Do you have issues with emeralds picking at corals, fish, or snails?

I loath my former army of hermits....the remainder of which are now sequestered to my refugium because they'd all kill each other and my snails......not a fan
Any crab can be opportunistic, but emeralds are better behaved than most.
 
At one point I had 6 tangs I my tank. Pulled them all in order to add a Cbb. Once tangs were gone bubble algae exploded. It was crazy. Emerald (mithrax) and red mithrax work vey well for bubble algae as well as bryopsis. But you need way more than you would think. It took me about 1 crab per 4g to really make a big difference quickly. If you get from the liveaquaria build your own crew they are only $5 per worth free shipping over $75.

Anyway that's where I learned quite how well tangs do with bubble algae. Problem is only large tangs will eat it.
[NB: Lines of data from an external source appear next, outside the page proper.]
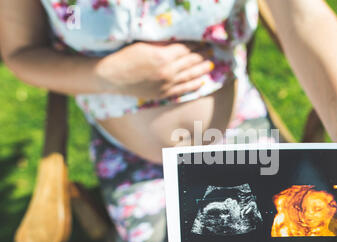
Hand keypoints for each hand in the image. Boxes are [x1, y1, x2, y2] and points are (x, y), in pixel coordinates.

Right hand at [94, 41, 213, 99]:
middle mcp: (167, 71)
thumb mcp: (145, 46)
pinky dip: (193, 85)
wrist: (114, 77)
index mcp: (163, 56)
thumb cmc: (127, 57)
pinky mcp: (163, 94)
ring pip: (189, 76)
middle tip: (212, 52)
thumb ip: (163, 45)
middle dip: (202, 56)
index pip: (185, 49)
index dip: (195, 46)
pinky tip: (201, 82)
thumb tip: (178, 43)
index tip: (202, 43)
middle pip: (190, 62)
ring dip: (201, 70)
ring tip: (210, 65)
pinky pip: (182, 90)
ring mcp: (166, 84)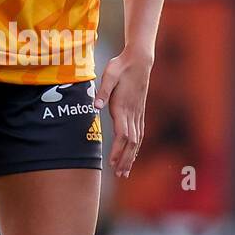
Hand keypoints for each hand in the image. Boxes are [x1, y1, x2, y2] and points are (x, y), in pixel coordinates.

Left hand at [92, 49, 151, 177]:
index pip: (122, 134)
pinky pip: (139, 133)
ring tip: (125, 172)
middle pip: (130, 142)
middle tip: (119, 175)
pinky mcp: (140, 112)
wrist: (139, 60)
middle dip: (125, 160)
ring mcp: (138, 113)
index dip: (117, 150)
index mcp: (123, 106)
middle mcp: (132, 113)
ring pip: (136, 140)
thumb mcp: (109, 74)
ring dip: (131, 157)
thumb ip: (102, 90)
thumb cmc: (121, 66)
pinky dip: (136, 147)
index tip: (112, 162)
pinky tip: (133, 155)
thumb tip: (95, 105)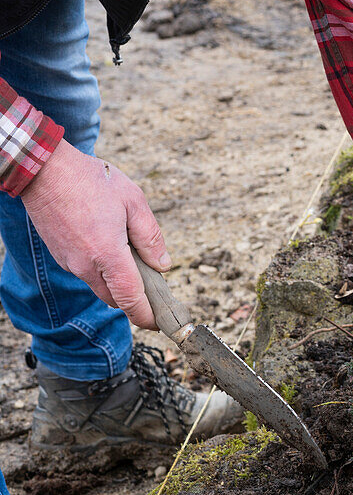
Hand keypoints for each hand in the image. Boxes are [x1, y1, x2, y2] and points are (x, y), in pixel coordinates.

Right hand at [20, 139, 170, 329]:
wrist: (46, 172)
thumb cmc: (92, 181)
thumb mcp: (134, 201)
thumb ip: (150, 236)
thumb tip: (163, 264)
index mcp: (107, 255)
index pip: (130, 300)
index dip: (147, 316)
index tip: (161, 322)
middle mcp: (85, 266)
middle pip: (115, 298)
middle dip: (136, 299)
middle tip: (156, 285)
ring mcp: (70, 262)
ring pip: (100, 285)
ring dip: (119, 281)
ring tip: (135, 255)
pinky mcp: (61, 255)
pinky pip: (87, 271)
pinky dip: (103, 268)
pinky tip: (112, 243)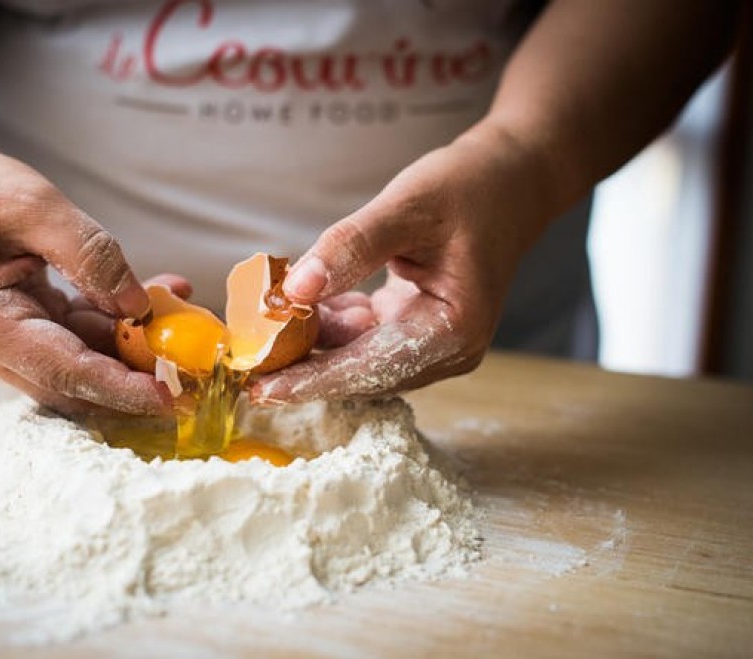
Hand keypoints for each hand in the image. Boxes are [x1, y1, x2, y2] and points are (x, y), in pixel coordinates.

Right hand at [0, 128, 180, 416]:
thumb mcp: (32, 205)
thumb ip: (89, 254)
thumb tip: (137, 306)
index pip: (64, 373)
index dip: (120, 389)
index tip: (169, 398)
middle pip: (79, 383)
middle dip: (137, 378)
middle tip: (194, 366)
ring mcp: (15, 341)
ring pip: (88, 361)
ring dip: (136, 346)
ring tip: (181, 310)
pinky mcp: (33, 327)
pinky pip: (85, 336)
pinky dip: (121, 323)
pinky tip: (158, 294)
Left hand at [250, 123, 550, 402]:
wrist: (511, 177)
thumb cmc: (468, 186)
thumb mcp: (407, 206)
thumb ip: (350, 248)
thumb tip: (294, 289)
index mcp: (453, 332)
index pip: (370, 368)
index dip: (312, 380)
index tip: (260, 388)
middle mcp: (445, 350)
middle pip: (360, 372)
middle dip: (302, 366)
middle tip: (242, 361)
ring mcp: (430, 342)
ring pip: (355, 356)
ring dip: (309, 343)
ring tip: (258, 328)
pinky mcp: (414, 327)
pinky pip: (360, 336)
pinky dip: (327, 322)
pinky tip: (294, 302)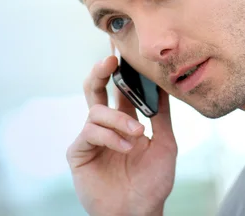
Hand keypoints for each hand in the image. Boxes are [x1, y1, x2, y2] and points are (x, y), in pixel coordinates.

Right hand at [66, 54, 176, 215]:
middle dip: (101, 71)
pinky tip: (126, 148)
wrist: (140, 212)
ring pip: (96, 110)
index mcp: (124, 121)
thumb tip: (164, 86)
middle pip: (95, 89)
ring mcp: (91, 138)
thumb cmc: (153, 182)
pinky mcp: (79, 153)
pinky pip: (90, 132)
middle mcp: (105, 126)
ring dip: (119, 120)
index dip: (118, 68)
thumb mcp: (165, 143)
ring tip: (137, 135)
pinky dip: (110, 137)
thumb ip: (161, 116)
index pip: (118, 88)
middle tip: (110, 59)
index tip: (119, 45)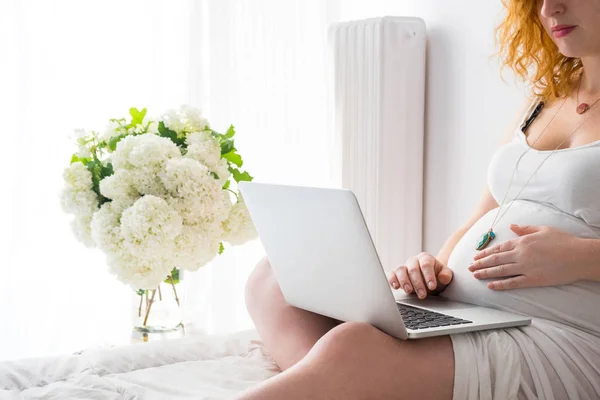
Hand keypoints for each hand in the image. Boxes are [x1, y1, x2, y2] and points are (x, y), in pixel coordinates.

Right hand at [387, 252, 453, 298]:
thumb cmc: (437, 276)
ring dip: (404, 281)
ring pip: (401, 270)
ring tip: (409, 291)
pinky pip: (392, 274)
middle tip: (423, 295)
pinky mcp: (397, 274)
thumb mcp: (445, 275)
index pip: (426, 265)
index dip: (428, 275)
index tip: (432, 286)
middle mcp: (414, 260)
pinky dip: (392, 280)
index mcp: (426, 258)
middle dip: (418, 283)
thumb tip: (443, 277)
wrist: (429, 279)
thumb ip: (446, 275)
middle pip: (413, 269)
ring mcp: (404, 266)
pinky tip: (395, 286)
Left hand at [469, 224, 584, 289]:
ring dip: (486, 273)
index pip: (499, 247)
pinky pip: (513, 283)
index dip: (485, 253)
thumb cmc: (564, 241)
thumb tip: (512, 226)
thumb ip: (525, 229)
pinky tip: (491, 286)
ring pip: (500, 271)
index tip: (476, 256)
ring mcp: (526, 267)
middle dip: (480, 263)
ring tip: (475, 275)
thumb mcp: (543, 229)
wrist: (580, 256)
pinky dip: (500, 285)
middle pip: (496, 259)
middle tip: (469, 267)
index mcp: (522, 241)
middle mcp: (521, 254)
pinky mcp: (533, 279)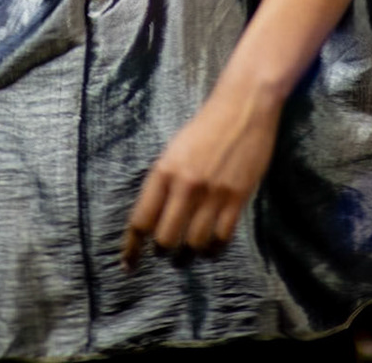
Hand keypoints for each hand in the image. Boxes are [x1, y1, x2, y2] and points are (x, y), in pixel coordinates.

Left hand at [121, 81, 280, 268]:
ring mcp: (212, 193)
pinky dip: (213, 250)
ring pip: (193, 243)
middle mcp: (185, 185)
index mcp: (163, 171)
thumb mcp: (174, 150)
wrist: (243, 107)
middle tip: (166, 254)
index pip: (141, 220)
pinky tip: (210, 249)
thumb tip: (155, 216)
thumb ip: (164, 181)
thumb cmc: (206, 126)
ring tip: (187, 256)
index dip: (132, 248)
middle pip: (165, 238)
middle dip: (163, 252)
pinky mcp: (237, 197)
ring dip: (188, 256)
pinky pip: (222, 237)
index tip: (128, 264)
So your small tangs will probly not make a dent until they grow some.

I've had 2 foxface and neither seemed to eat any nuisance algae for me. They did knock back my zoa colonies though. Before I was able to remove them. Lesson learned.
 
I have had luck training a small yellow tang to eat bubble algae by popping some bubbles for him. The small ones I believe just have trouble popping the bubbles.
 
My blonde naso chowed down on it since I added him a couple months ago, found some under( he couldn't get to these) an acro colony yesterday so I pulled them all off and popped them in the water hoping they would continue growing in the tank and hand fed him the remains.
 
My one-spot foxface (S. unimaculatus) loves bubble algae. I have spots of it deep in the rockwork that get exposed during coral pruning. Foxface cleans it right up.